(Stored records)
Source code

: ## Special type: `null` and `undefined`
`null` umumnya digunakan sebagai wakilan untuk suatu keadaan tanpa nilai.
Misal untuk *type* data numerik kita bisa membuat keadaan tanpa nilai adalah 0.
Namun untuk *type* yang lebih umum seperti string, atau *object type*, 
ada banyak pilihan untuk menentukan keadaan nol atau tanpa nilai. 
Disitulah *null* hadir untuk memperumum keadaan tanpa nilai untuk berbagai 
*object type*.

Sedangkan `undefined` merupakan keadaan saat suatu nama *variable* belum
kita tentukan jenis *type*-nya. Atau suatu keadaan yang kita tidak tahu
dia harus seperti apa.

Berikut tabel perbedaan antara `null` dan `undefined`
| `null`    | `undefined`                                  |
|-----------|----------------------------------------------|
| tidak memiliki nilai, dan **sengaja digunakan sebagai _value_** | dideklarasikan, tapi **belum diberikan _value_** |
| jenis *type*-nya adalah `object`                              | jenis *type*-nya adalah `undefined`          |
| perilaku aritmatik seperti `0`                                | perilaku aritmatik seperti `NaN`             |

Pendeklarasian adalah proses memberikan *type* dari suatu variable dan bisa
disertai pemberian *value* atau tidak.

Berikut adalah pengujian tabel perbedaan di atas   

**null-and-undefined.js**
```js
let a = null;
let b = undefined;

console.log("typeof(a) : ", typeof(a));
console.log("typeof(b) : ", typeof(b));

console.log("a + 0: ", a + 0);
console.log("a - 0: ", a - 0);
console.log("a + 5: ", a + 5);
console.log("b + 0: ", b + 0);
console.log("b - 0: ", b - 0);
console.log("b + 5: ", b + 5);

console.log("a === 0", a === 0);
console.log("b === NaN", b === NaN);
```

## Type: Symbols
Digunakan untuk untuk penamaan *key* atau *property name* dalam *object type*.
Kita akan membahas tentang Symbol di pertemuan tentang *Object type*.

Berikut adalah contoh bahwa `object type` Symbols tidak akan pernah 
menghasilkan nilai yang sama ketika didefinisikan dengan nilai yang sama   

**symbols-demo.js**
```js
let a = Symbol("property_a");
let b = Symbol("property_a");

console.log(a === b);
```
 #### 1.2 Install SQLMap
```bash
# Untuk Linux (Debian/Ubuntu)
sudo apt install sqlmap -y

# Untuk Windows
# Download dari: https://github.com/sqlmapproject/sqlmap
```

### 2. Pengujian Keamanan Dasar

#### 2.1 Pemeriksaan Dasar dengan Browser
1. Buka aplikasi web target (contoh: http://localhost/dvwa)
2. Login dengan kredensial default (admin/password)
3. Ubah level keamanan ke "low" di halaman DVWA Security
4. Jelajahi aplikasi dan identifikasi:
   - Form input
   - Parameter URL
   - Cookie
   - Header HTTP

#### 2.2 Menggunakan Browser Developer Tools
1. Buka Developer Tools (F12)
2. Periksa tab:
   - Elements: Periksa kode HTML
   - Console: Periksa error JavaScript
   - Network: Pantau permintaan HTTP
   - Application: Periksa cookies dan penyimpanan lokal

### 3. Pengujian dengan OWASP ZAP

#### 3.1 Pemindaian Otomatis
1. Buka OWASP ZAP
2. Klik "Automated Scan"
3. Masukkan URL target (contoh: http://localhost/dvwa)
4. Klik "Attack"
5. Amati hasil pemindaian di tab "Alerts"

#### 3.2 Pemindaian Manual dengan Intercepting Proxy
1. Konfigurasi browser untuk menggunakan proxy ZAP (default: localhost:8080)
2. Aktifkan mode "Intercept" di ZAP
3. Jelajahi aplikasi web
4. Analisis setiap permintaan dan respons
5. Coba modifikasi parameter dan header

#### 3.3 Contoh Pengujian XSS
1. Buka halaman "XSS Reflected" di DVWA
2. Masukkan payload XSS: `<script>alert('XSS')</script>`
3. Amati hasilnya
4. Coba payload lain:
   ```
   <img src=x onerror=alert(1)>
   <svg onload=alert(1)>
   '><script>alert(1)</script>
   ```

- **TASK ITEM**
Would you restate the records word for word?

- **FINAL ANSWER**
Source code

: ## Special type: `null` and `undefined`
`null` umumnya digunakan sebagai wakilan untuk suatu keadaan tanpa nilai.
Misal untuk *type* data numerik kita bisa membuat keadaan tanpa nilai adalah 0.
Namun untuk *type* yang lebih umum seperti string, atau *object type*, 
ada banyak pilihan untuk menentukan keadaan nol atau tanpa nilai. 
Disitulah *null* hadir untuk memperumum keadaan tanpa nilai untuk berbagai 
*object type*.

Sedangkan `undefined` merupakan keadaan saat suatu nama *variable* belum
kita tentukan jenis *type*-nya. Atau suatu keadaan yang kita tidak tahu
dia harus seperti apa.

Berikut tabel perbedaan antara `null` dan `undefined`
| `null`    | `undefined`                                  |
|-----------|----------------------------------------------|
| tidak memiliki nilai, dan **sengaja digunakan sebagai _value_** | dideklarasikan, tapi **belum diberikan _value_** |
| jenis *type*-nya adalah `object`                              | jenis *type*-nya adalah `undefined`          |
| perilaku aritmatik seperti `0`                                | perilaku aritmatik seperti `NaN`             |

Pendeklarasian adalah proses memberikan *type* dari suatu variable dan bisa
disertai pemberian *value* atau tidak.

Berikut adalah pengujian tabel perbedaan di atas   

**null-and-undefined.js**
```js
let a = null;
let b = undefined;

console.log("typeof(a) : ", typeof(a));
console.log("typeof(b) : ", typeof(b));

console.log("a + 0: ", a + 0);
console.log("a - 0: ", a - 0);
console.log("a + 5: ", a + 5);
console.log("b + 0: ", b + 0);
console.log("b - 0: ", b - 0);
console.log("b + 5: ", b + 5);

console.log("a === 0", a === 0);
console.log("b === NaN", b === NaN);
```

## Type: Symbols
Digunakan untuk untuk penamaan *key* atau *property name* dalam *object type*.
Kita akan membahas tentang Symbol di pertemuan tentang *Object type*.

Berikut adalah contoh bahwa `object type` Symbols tidak akan pernah 
menghasilkan nilai yang sama ketika didefinisikan dengan nilai yang sama   

**symbols-demo.js**
```js
let a = Symbol("property_a");
let b = Symbol("property_a");

console.log(a === b);
```
 #### 1.2 Install SQLMap
```bash
# Untuk Linux (Debian/Ubuntu)
sudo apt install sqlmap -y

# Untuk Windows
# Download dari: https://github.com/sqlmapproject/sqlmap
```

### 2. Pengujian Keamanan Dasar

#### 2.1 Pemeriksaan Dasar dengan Browser
1. Buka aplikasi web target (contoh: http://localhost/dvwa)
2. Login dengan kredensial default (admin/password)
3. Ubah level keamanan ke "low" di halaman DVWA Security
4. Jelajahi aplikasi dan identifikasi:
   - Form input
   - Parameter URL
   - Cookie
   - Header HTTP

#### 2.2 Menggunakan Browser Developer Tools
1. Buka Developer Tools (F12)
2. Periksa tab:
   - Elements: Periksa kode HTML
   - Console: Periksa error JavaScript
   - Network: Pantau permintaan HTTP
   - Application: Periksa cookies dan penyimpanan lokal

### 3. Pengujian dengan OWASP ZAP

#### 3.1 Pemindaian Otomatis
1. Buka OWASP ZAP
2. Klik "Automated Scan"
3. Masukkan URL target (contoh: http://localhost/dvwa)
4. Klik "Attack"
5. Amati hasil pemindaian di tab "Alerts"

#### 3.2 Pemindaian Manual dengan Intercepting Proxy
1. Konfigurasi browser untuk menggunakan proxy ZAP (default: localhost:8080)
2. Aktifkan mode "Intercept" di ZAP
3. Jelajahi aplikasi web
4. Analisis setiap permintaan dan respons
5. Coba modifikasi parameter dan header

#### 3.3 Contoh Pengujian XSS
1. Buka halaman "XSS Reflected" di DVWA
2. Masukkan payload XSS: `<script>alert('XSS')</script>`
3. Amati hasilnya
4. Coba payload lain:
   ```
   <img src=x onerror=alert(1)>
   <svg onload=alert(1)>
   '><script>alert(1)</script>
   ```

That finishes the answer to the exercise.